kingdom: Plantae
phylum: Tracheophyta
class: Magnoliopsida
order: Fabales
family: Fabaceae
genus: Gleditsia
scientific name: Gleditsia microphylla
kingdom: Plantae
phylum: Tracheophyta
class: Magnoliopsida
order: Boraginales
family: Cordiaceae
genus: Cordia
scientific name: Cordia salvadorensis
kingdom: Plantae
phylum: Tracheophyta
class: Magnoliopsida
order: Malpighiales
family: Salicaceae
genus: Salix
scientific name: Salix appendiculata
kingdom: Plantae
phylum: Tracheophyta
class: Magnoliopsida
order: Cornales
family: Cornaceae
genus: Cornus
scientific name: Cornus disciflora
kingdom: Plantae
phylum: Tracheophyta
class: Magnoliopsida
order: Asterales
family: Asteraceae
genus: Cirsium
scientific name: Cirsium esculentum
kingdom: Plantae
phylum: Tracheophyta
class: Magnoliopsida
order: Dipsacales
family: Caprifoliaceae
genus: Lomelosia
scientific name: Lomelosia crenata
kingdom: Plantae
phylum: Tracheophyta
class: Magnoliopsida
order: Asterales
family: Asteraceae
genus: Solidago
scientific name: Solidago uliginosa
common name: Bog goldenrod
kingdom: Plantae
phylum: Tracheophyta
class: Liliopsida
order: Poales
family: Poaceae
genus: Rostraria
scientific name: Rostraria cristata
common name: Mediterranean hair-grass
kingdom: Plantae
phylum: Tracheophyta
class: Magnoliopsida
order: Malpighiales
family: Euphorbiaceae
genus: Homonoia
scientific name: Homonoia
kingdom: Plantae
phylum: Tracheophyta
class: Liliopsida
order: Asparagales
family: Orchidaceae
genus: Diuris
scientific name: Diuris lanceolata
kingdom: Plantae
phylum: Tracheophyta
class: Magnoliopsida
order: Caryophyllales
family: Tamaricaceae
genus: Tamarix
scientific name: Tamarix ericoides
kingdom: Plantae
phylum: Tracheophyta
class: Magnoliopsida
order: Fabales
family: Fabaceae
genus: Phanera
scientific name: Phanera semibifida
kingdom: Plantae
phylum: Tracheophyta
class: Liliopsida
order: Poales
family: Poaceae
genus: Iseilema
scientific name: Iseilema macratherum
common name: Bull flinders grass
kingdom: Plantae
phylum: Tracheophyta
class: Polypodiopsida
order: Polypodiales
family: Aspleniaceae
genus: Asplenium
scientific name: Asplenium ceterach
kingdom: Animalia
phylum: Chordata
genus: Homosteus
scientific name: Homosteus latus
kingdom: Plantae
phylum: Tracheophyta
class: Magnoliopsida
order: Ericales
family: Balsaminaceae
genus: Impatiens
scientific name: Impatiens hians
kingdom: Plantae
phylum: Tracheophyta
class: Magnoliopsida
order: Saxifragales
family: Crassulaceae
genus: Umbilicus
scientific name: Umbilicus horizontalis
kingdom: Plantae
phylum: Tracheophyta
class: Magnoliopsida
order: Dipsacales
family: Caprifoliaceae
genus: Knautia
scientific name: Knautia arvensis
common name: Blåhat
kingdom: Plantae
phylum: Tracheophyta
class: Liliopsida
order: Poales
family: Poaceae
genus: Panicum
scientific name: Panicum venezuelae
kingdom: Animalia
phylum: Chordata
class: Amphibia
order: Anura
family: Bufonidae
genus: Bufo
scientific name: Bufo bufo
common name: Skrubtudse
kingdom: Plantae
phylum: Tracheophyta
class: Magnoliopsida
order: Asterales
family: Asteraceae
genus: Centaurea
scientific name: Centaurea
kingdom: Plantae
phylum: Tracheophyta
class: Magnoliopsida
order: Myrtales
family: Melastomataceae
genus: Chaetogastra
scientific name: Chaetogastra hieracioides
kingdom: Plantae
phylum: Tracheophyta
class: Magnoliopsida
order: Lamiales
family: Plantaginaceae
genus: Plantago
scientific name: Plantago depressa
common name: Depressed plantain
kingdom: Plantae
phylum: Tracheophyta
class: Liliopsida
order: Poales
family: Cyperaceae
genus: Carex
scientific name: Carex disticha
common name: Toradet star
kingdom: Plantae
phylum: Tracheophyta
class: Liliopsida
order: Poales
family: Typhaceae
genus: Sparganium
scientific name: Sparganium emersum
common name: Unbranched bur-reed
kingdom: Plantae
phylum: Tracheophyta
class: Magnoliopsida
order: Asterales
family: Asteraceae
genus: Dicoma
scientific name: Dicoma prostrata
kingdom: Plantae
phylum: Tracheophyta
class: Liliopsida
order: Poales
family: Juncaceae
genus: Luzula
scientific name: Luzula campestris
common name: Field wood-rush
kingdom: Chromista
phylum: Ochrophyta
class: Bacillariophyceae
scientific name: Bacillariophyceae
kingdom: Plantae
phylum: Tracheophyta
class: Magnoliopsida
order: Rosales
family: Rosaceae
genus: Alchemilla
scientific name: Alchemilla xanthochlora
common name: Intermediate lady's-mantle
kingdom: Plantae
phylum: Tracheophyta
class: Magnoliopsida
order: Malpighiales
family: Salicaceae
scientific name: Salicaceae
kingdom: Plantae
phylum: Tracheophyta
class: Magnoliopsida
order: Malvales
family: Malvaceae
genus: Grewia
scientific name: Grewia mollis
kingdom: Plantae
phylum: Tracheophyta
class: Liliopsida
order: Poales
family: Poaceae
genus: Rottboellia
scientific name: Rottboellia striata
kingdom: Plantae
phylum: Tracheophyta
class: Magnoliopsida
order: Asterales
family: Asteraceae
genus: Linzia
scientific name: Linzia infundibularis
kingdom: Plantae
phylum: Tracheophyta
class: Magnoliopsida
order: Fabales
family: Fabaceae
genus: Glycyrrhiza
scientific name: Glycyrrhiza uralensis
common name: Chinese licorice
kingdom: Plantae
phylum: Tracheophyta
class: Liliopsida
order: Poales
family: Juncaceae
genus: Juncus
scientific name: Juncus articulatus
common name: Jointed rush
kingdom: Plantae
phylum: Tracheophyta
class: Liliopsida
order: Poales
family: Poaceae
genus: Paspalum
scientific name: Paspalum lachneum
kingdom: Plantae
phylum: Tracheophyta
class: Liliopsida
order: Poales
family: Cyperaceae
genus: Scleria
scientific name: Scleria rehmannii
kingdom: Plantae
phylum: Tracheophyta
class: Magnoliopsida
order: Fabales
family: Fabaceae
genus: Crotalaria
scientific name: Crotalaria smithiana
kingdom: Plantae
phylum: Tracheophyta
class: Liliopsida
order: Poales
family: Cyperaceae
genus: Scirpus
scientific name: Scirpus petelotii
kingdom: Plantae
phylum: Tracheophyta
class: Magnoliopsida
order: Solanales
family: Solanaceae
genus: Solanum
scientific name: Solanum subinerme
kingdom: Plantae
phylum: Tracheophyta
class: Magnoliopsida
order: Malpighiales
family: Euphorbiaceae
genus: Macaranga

▸ **THE EXERCISE**: Reproduce the entire listing, substituting "Latin name" for each occurrence of "scientific name" and leaving everything else unchanged.

▸ **SOLUTION TO THE EXERCISE**:
kingdom: Plantae
phylum: Tracheophyta
class: Magnoliopsida
order: Fabales
family: Fabaceae
genus: Gleditsia
Latin name: Gleditsia microphylla
kingdom: Plantae
phylum: Tracheophyta
class: Magnoliopsida
order: Boraginales
family: Cordiaceae
genus: Cordia
Latin name: Cordia salvadorensis
kingdom: Plantae
phylum: Tracheophyta
class: Magnoliopsida
order: Malpighiales
family: Salicaceae
genus: Salix
Latin name: Salix appendiculata
kingdom: Plantae
phylum: Tracheophyta
class: Magnoliopsida
order: Cornales
family: Cornaceae
genus: Cornus
Latin name: Cornus disciflora
kingdom: Plantae
phylum: Tracheophyta
class: Magnoliopsida
order: Asterales
family: Asteraceae
genus: Cirsium
Latin name: Cirsium esculentum
kingdom: Plantae
phylum: Tracheophyta
class: Magnoliopsida
order: Dipsacales
family: Caprifoliaceae
genus: Lomelosia
Latin name: Lomelosia crenata
kingdom: Plantae
phylum: Tracheophyta
class: Magnoliopsida
order: Asterales
family: Asteraceae
genus: Solidago
Latin name: Solidago uliginosa
common name: Bog goldenrod
kingdom: Plantae
phylum: Tracheophyta
class: Liliopsida
order: Poales
family: Poaceae
genus: Rostraria
Latin name: Rostraria cristata
common name: Mediterranean hair-grass
kingdom: Plantae
phylum: Tracheophyta
class: Magnoliopsida
order: Malpighiales
family: Euphorbiaceae
genus: Homonoia
Latin name: Homonoia
kingdom: Plantae
phylum: Tracheophyta
class: Liliopsida
order: Asparagales
family: Orchidaceae
genus: Diuris
Latin name: Diuris lanceolata
kingdom: Plantae
phylum: Tracheophyta
class: Magnoliopsida
order: Caryophyllales
family: Tamaricaceae
genus: Tamarix
Latin name: Tamarix ericoides
kingdom: Plantae
phylum: Tracheophyta
class: Magnoliopsida
order: Fabales
family: Fabaceae
genus: Phanera
Latin name: Phanera semibifida
kingdom: Plantae
phylum: Tracheophyta
class: Liliopsida
order: Poales
family: Poaceae
genus: Iseilema
Latin name: Iseilema macratherum
common name: Bull flinders grass
kingdom: Plantae
phylum: Tracheophyta
class: Polypodiopsida
order: Polypodiales
family: Aspleniaceae
genus: Asplenium
Latin name: Asplenium ceterach
kingdom: Animalia
phylum: Chordata
genus: Homosteus
Latin name: Homosteus latus
kingdom: Plantae
phylum: Tracheophyta
class: Magnoliopsida
order: Ericales
family: Balsaminaceae
genus: Impatiens
Latin name: Impatiens hians
kingdom: Plantae
phylum: Tracheophyta
class: Magnoliopsida
order: Saxifragales
family: Crassulaceae
genus: Umbilicus
Latin name: Umbilicus horizontalis
kingdom: Plantae
phylum: Tracheophyta
class: Magnoliopsida
order: Dipsacales
family: Caprifoliaceae
genus: Knautia
Latin name: Knautia arvensis
common name: Blåhat
kingdom: Plantae
phylum: Tracheophyta
class: Liliopsida
order: Poales
family: Poaceae
genus: Panicum
Latin name: Panicum venezuelae
kingdom: Animalia
phylum: Chordata
class: Amphibia
order: Anura
family: Bufonidae
genus: Bufo
Latin name: Bufo bufo
common name: Skrubtudse
kingdom: Plantae
phylum: Tracheophyta
class: Magnoliopsida
order: Asterales
family: Asteraceae
genus: Centaurea
Latin name: Centaurea
kingdom: Plantae
phylum: Tracheophyta
class: Magnoliopsida
order: Myrtales
family: Melastomataceae
genus: Chaetogastra
Latin name: Chaetogastra hieracioides
kingdom: Plantae
phylum: Tracheophyta
class: Magnoliopsida
order: Lamiales
family: Plantaginaceae
genus: Plantago
Latin name: Plantago depressa
common name: Depressed plantain
kingdom: Plantae
phylum: Tracheophyta
class: Liliopsida
order: Poales
family: Cyperaceae
genus: Carex
Latin name: Carex disticha
common name: Toradet star
kingdom: Plantae
phylum: Tracheophyta
class: Liliopsida
order: Poales
family: Typhaceae
genus: Sparganium
Latin name: Sparganium emersum
common name: Unbranched bur-reed
kingdom: Plantae
phylum: Tracheophyta
class: Magnoliopsida
order: Asterales
family: Asteraceae
genus: Dicoma
Latin name: Dicoma prostrata
kingdom: Plantae
phylum: Tracheophyta
class: Liliopsida
order: Poales
family: Juncaceae
genus: Luzula
Latin name: Luzula campestris
common name: Field wood-rush
kingdom: Chromista
phylum: Ochrophyta
class: Bacillariophyceae
Latin name: Bacillariophyceae
kingdom: Plantae
phylum: Tracheophyta
class: Magnoliopsida
order: Rosales
family: Rosaceae
genus: Alchemilla
Latin name: Alchemilla xanthochlora
common name: Intermediate lady's-mantle
kingdom: Plantae
phylum: Tracheophyta
class: Magnoliopsida
order: Malpighiales
family: Salicaceae
Latin name: Salicaceae
kingdom: Plantae
phylum: Tracheophyta
class: Magnoliopsida
order: Malvales
family: Malvaceae
genus: Grewia
Latin name: Grewia mollis
kingdom: Plantae
phylum: Tracheophyta
class: Liliopsida
order: Poales
family: Poaceae
genus: Rottboellia
Latin name: Rottboellia striata
kingdom: Plantae
phylum: Tracheophyta
class: Magnoliopsida
order: Asterales
family: Asteraceae
genus: Linzia
Latin name: Linzia infundibularis
kingdom: Plantae
phylum: Tracheophyta
class: Magnoliopsida
order: Fabales
family: Fabaceae
genus: Glycyrrhiza
Latin name: Glycyrrhiza uralensis
common name: Chinese licorice
kingdom: Plantae
phylum: Tracheophyta
class: Liliopsida
order: Poales
family: Juncaceae
genus: Juncus
Latin name: Juncus articulatus
common name: Jointed rush
kingdom: Plantae
phylum: Tracheophyta
class: Liliopsida
order: Poales
family: Poaceae
genus: Paspalum
Latin name: Paspalum lachneum
kingdom: Plantae
phylum: Tracheophyta
class: Liliopsida
order: Poales
family: Cyperaceae
genus: Scleria
Latin name: Scleria rehmannii
kingdom: Plantae
phylum: Tracheophyta
class: Magnoliopsida
order: Fabales
family: Fabaceae
genus: Crotalaria
Latin name: Crotalaria smithiana
kingdom: Plantae
phylum: Tracheophyta
class: Liliopsida
order: Poales
family: Cyperaceae
genus: Scirpus
Latin name: Scirpus petelotii
kingdom: Plantae
phylum: Tracheophyta
class: Magnoliopsida
order: Solanales
family: Solanaceae
genus: Solanum
Latin name: Solanum subinerme
kingdom: Plantae
phylum: Tracheophyta
class: Magnoliopsida
order: Malpighiales
family: Euphorbiaceae
genus: Macaranga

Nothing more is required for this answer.